Segment Start: Data provided

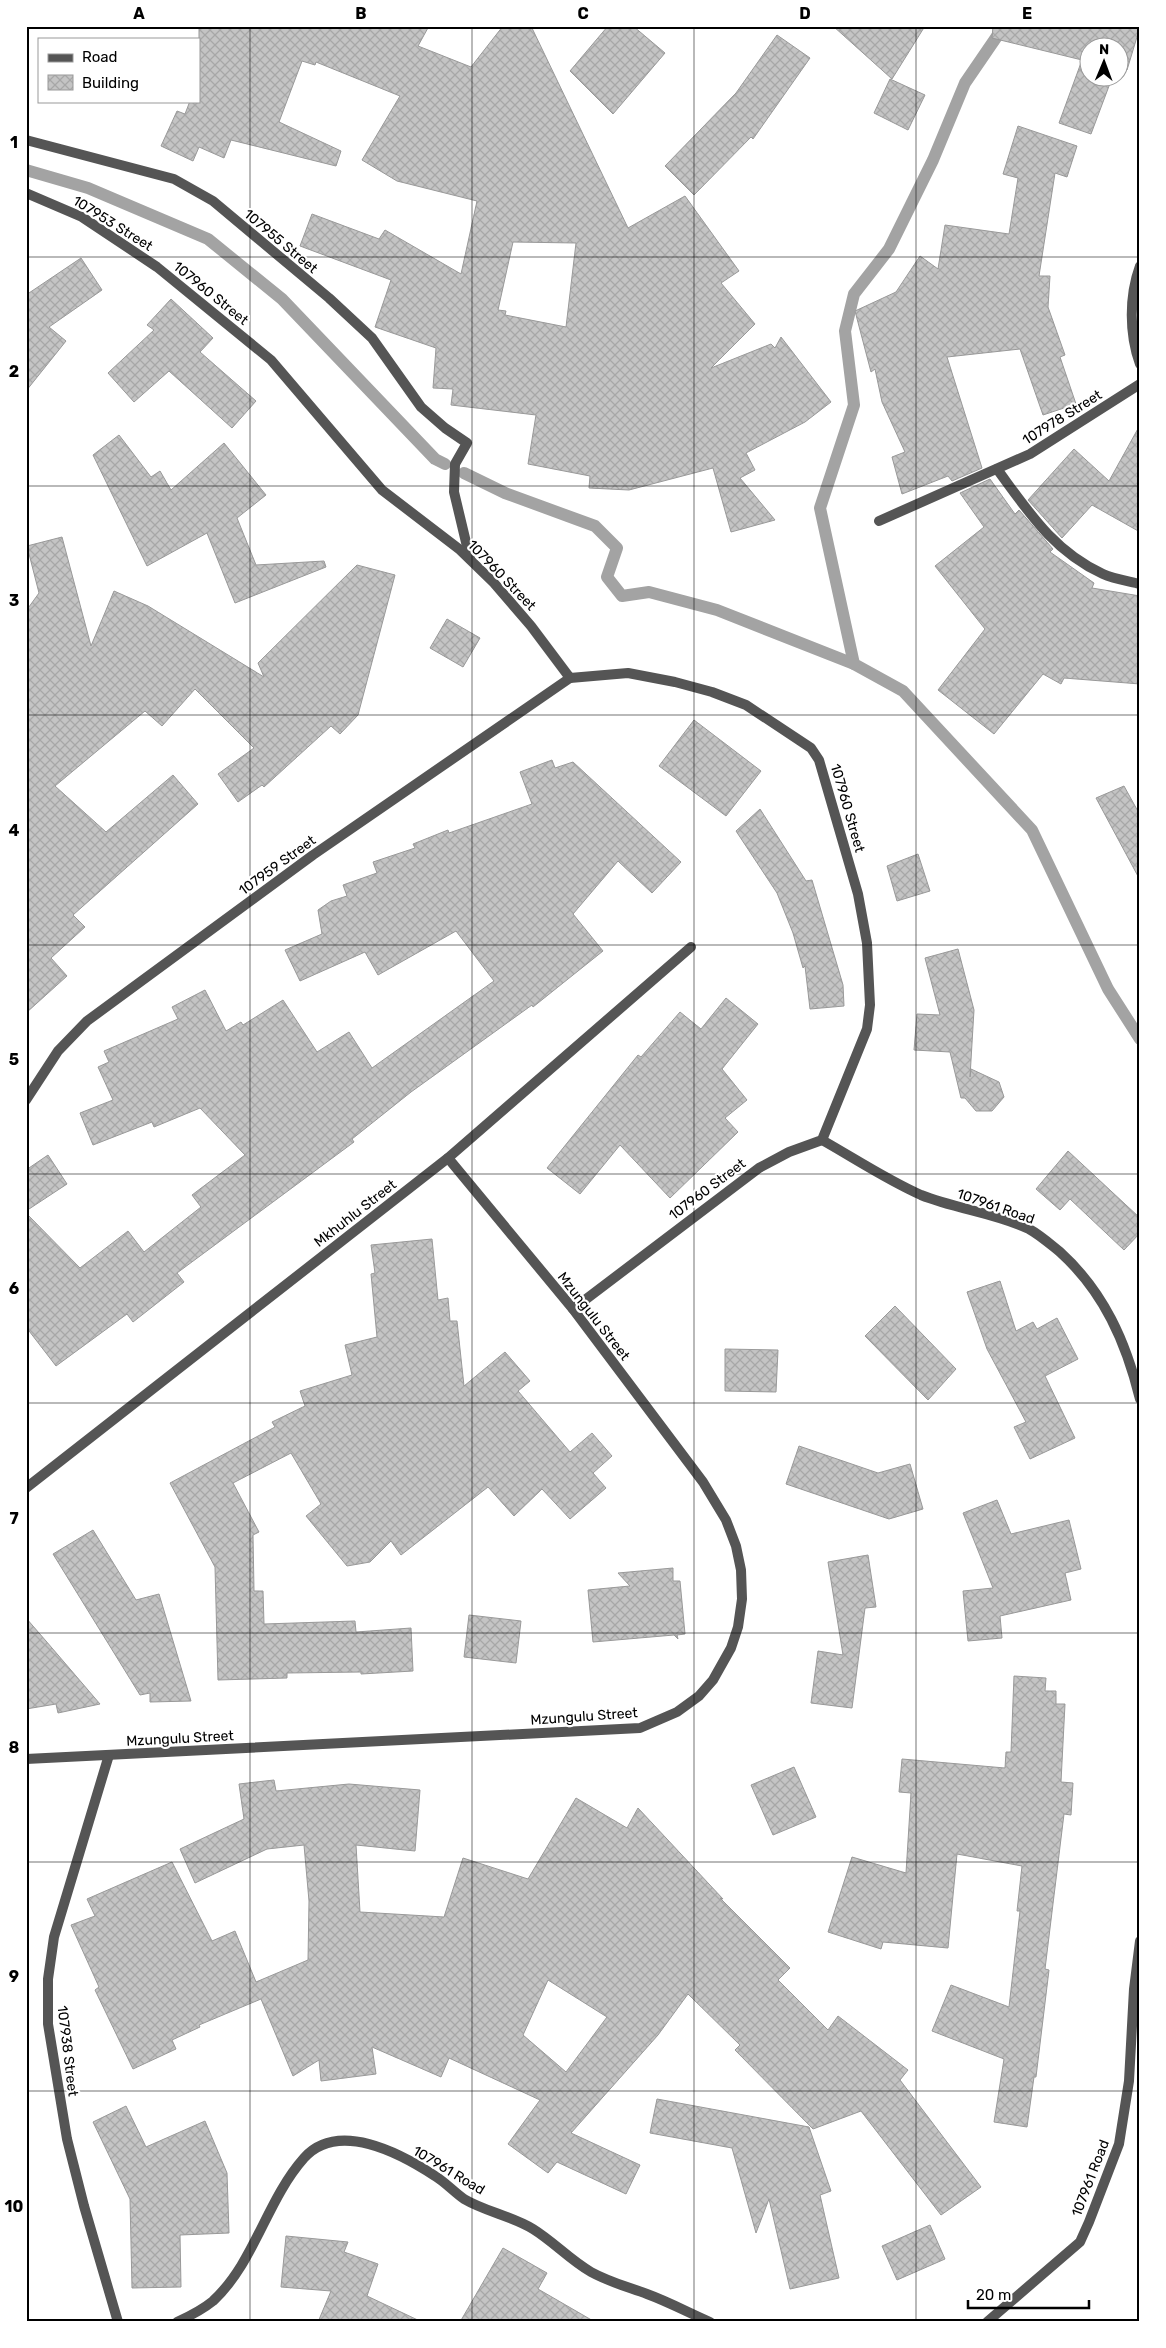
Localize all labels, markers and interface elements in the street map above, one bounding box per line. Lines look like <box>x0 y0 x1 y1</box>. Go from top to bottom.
text: A <box>133 4 145 23</box>
text: B <box>355 4 367 23</box>
text: C <box>577 4 589 23</box>
text: D <box>799 4 811 23</box>
text: E <box>1022 4 1032 23</box>
legend <box>38 38 200 102</box>
north arrow <box>1078 38 1128 88</box>
text: N <box>1099 41 1109 58</box>
text: Road <box>82 48 118 66</box>
text: Building <box>82 74 139 92</box>
text: 1 <box>10 133 18 152</box>
street label: 107953 Street <box>70 192 156 255</box>
street label: 107955 Street <box>240 206 321 277</box>
street label: 107960 Street <box>170 258 252 329</box>
text: 2 <box>9 362 19 381</box>
street label: 107978 Street <box>1019 386 1106 449</box>
street label: 107960 Street <box>464 537 540 615</box>
text: 3 <box>9 591 19 610</box>
street label: 107960 Street <box>827 762 868 855</box>
text: 4 <box>9 821 20 840</box>
street label: 107959 Street <box>236 832 319 899</box>
text: 5 <box>9 1050 19 1069</box>
street label: 107960 Street <box>666 1155 749 1224</box>
street label: Mkhuhlu Street <box>311 1176 400 1251</box>
street label: 107961 Road <box>955 1185 1037 1228</box>
street label: Mzungulu Street <box>554 1269 634 1364</box>
text: 6 <box>9 1279 19 1298</box>
text: 7 <box>9 1509 19 1528</box>
street label: Mzungulu Street <box>530 1704 639 1729</box>
street label: Mzungulu Street <box>126 1727 235 1750</box>
text: 8 <box>9 1738 20 1757</box>
text: 9 <box>9 1967 19 1986</box>
street label: 107938 Street <box>53 2005 82 2098</box>
street label: 107961 Road <box>1068 2137 1113 2219</box>
street label: 107961 Road <box>410 2142 488 2199</box>
text: 10 <box>5 2197 24 2216</box>
scale bar <box>968 2278 1090 2310</box>
text: 20 m <box>976 2286 1011 2304</box>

Segment End: Data provided

» What this task involves
Exact copy, no pictures: write out all the records above.

» Answer to the exercise
Localize all labels, markers and interface elements in the street map above, one bounding box per line. Lines look like <box>x0 y0 x1 y1</box>. Go from top to bottom.
text: A <box>133 4 145 23</box>
text: B <box>355 4 367 23</box>
text: C <box>577 4 589 23</box>
text: D <box>799 4 811 23</box>
text: E <box>1022 4 1032 23</box>
legend <box>38 38 200 102</box>
north arrow <box>1078 38 1128 88</box>
text: N <box>1099 41 1109 58</box>
text: Road <box>82 48 118 66</box>
text: Building <box>82 74 139 92</box>
text: 1 <box>10 133 18 152</box>
street label: 107953 Street <box>70 192 156 255</box>
street label: 107955 Street <box>240 206 321 277</box>
street label: 107960 Street <box>170 258 252 329</box>
text: 2 <box>9 362 19 381</box>
street label: 107978 Street <box>1019 386 1106 449</box>
street label: 107960 Street <box>464 537 540 615</box>
text: 3 <box>9 591 19 610</box>
street label: 107960 Street <box>827 762 868 855</box>
text: 4 <box>9 821 20 840</box>
street label: 107959 Street <box>236 832 319 899</box>
text: 5 <box>9 1050 19 1069</box>
street label: 107960 Street <box>666 1155 749 1224</box>
street label: Mkhuhlu Street <box>311 1176 400 1251</box>
street label: 107961 Road <box>955 1185 1037 1228</box>
street label: Mzungulu Street <box>554 1269 634 1364</box>
text: 6 <box>9 1279 19 1298</box>
text: 7 <box>9 1509 19 1528</box>
street label: Mzungulu Street <box>530 1704 639 1729</box>
street label: Mzungulu Street <box>126 1727 235 1750</box>
text: 8 <box>9 1738 20 1757</box>
text: 9 <box>9 1967 19 1986</box>
street label: 107938 Street <box>53 2005 82 2098</box>
street label: 107961 Road <box>1068 2137 1113 2219</box>
street label: 107961 Road <box>410 2142 488 2199</box>
text: 10 <box>5 2197 24 2216</box>
scale bar <box>968 2278 1090 2310</box>
text: 20 m <box>976 2286 1011 2304</box>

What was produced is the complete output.